_Brief:_ Write every line below out again, exactly as given, but leave out the pictures.

══ Material shown ══

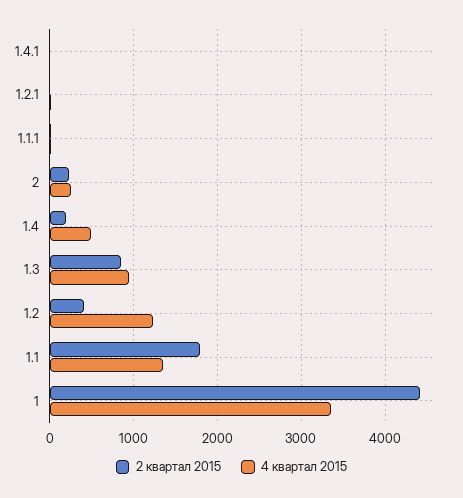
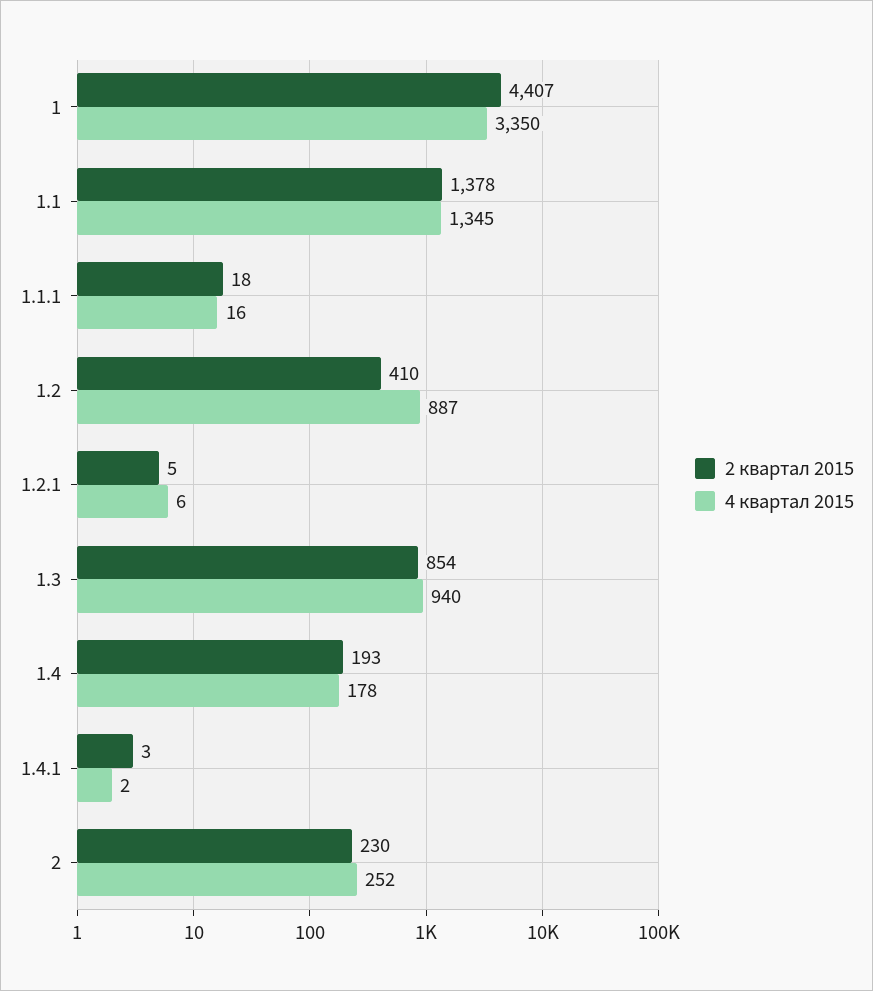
  {
    "2 квартал 2015": {
      "1.4.1": 3,
      "1.2.1": 5,
      "1.1.1": 18,
      "2": 230,
      "1.4": 193,
      "1.3": 854,
      "1.2": 410,
-     "1.1": 1800,
+     "1.1": 1378,
      "1": 4407
    },
    "4 квартал 2015": {
      "1.4.1": 2,
      "1.2.1": 6,
      "1.1.1": 16,
      "2": 252,
-     "1.4": 500,
+     "1.4": 178,
      "1.3": 940,
-     "1.2": 1200,
+     "1.2": 887,
      "1.1": 1345,
      "1": 3350
    }
  }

═══

_Exercise result:_
  {
    "2 квартал 2015": {
      "1.4.1": 3,
      "1.2.1": 5,
      "1.1.1": 18,
      "2": 230,
      "1.4": 193,
      "1.3": 854,
      "1.2": 410,
-     "1.1": 1800,
+     "1.1": 1378,
      "1": 4407
    },
    "4 квартал 2015": {
      "1.4.1": 2,
      "1.2.1": 6,
      "1.1.1": 16,
      "2": 252,
-     "1.4": 500,
+     "1.4": 178,
      "1.3": 940,
-     "1.2": 1200,
+     "1.2": 887,
      "1.1": 1345,
      "1": 3350
    }
  }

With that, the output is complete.